Don’t Be Afraid to Let a Little Light into the Darkness

commentary editorial opinion

Nick Reiher

As you read this, Christmas will have been over for a few days. Unless the U.S. Postal Service sorting center in Bedford Park threw a bunch of our papers in the corner again.

Did you have a good one? Did you get everything you wanted. The Rolling Stones say that doesn’t always happen.
No Red Ryder BB gun? Ah, maybe next year. Wait, what’s that behind the chair …

I’d say Christmas was definitely better than it was two years ago, when we were encouraged to celebrate virtually. Or even a year ago, when we weren’t sure who got vaxxed and when.

It’s tough to tell sometimes when things are good with people. I’ve seen people partying like rock stars on Facebook, only to find out later they were going through some pretty tough stuff. And that’s how they coped. But on Facebook, all you saw were smiles.

As I have mentioned, I have suffered on and off with depression and anxiety most of my life. Mostly off, thank goodness. But there was a time in 1984 when it really took hold. And only part of it was because the Cubs collapsed in the playoffs earlier that year.

A great friend of mine asked me to see “Amadeus” with her and then get a bite to eat afterward. It took all I could to move my butt through that frozen molasses of depression to go out and have a good time.

But I did. And I had a great time. Years later, I told her how much I was suffering inside during our date. She was surprised. She said I never showed it.

Here’s the thing: Are you supposed to mention it or not? Should you plow through the frozen molasses and not say a word, or do you open up when somebody asks, “How ya doin’?”

For me, it depends on the time, the place and the person. On that particular night, I wanted to focus on having fun. And I did, proving to myself I still could, despite my mind telling me otherwise. And it has continued to be a great source of pride.

There were – and are – other times when certain family and friends are crucial. They know my backstory. They know all the bumps in the road. And sometimes I need reminding I still am the one who has the wheel.

All this during a holiday season where there is “Joy to the World” and all that can make it unbearable for people going through tough times.
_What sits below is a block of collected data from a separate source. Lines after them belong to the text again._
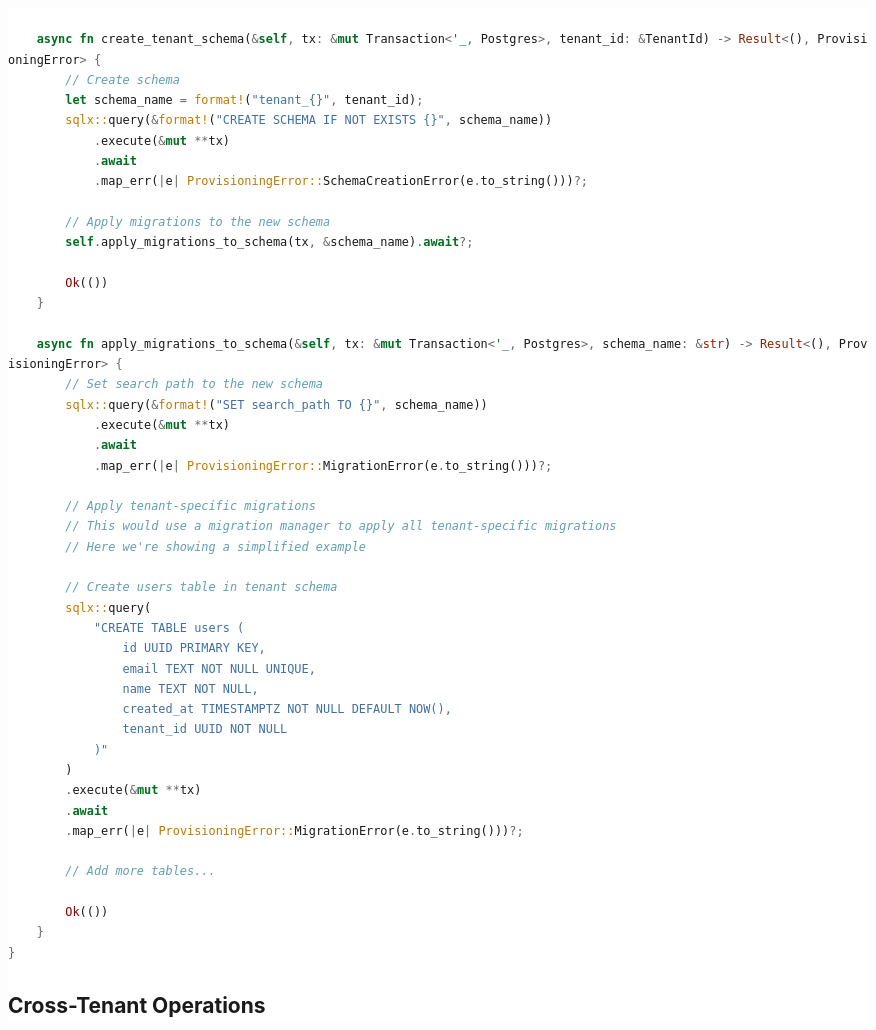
 ```rust
    
    async fn create_tenant_schema(&self, tx: &mut Transaction<'_, Postgres>, tenant_id: &TenantId) -> Result<(), ProvisioningError> {
        // Create schema
        let schema_name = format!("tenant_{}", tenant_id);
        sqlx::query(&format!("CREATE SCHEMA IF NOT EXISTS {}", schema_name))
            .execute(&mut **tx)
            .await
            .map_err(|e| ProvisioningError::SchemaCreationError(e.to_string()))?;
            
        // Apply migrations to the new schema
        self.apply_migrations_to_schema(tx, &schema_name).await?;
            
        Ok(())
    }
    
    async fn apply_migrations_to_schema(&self, tx: &mut Transaction<'_, Postgres>, schema_name: &str) -> Result<(), ProvisioningError> {
        // Set search path to the new schema
        sqlx::query(&format!("SET search_path TO {}", schema_name))
            .execute(&mut **tx)
            .await
            .map_err(|e| ProvisioningError::MigrationError(e.to_string()))?;
            
        // Apply tenant-specific migrations
        // This would use a migration manager to apply all tenant-specific migrations
        // Here we're showing a simplified example
        
        // Create users table in tenant schema
        sqlx::query(
            "CREATE TABLE users (
                id UUID PRIMARY KEY,
                email TEXT NOT NULL UNIQUE,
                name TEXT NOT NULL,
                created_at TIMESTAMPTZ NOT NULL DEFAULT NOW(),
                tenant_id UUID NOT NULL
            )"
        )
        .execute(&mut **tx)
        .await
        .map_err(|e| ProvisioningError::MigrationError(e.to_string()))?;
        
        // Add more tables...
        
        Ok(())
    }
}
```

## Cross-Tenant Operations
On the front page this week, you’ll see a story from Karen Haave about a “Longest Night” prayer event at Peace Lutheran Church in New Lenox. They and other churches have held this service for many years. Also called the “Blue Christmas” service, it offers a service of peace and support for those hurting one way or another.

A former county official whom I have known for nearly 20 years lost his Dad earlier in December. He said it sucked. It does. I told him I lost my Mom very suddenly a week before Christmas – my birthday – some eight months after she watched Tammy and me get married.

And five months before her second granddaughter would be born. I figured Mom got her chance to babysit before Jilly was born. Family, here and in Minnesota were so helpful, as were friends who knew her well and loved her.
During the holidays, it’s OK to not be happy all the time. But you should give it a try now and then. If nothing else, just to prove to yourself you can.

Keeping traditions alive with family or friends can help you get through. We’ve had years when we didn’t feel like putting up a tree, but most of the time we did. And it’s nice to see the glow of the lights in the evening. And the special memories of each ornament.

So, do you open up? When? And to whom?

For me, it’s when I need reassurance that I can find that right path again. Sometimes, I reach out to family. Sometimes to a friend. Sometimes, to a therapist. Sometimes, all of the above.

Been down that road too often? Maybe you need a new set of ears. There is a new confidential suicide prevention and mental health crisis lifeline: 988. They’re there 24/7, just like friends and family said they would be, but you might not want to wake up again.

It can take a lot of guts to reach out. But the feeling when someone reaches back makes it all worth it.
You can do it. You have done it. And you can again.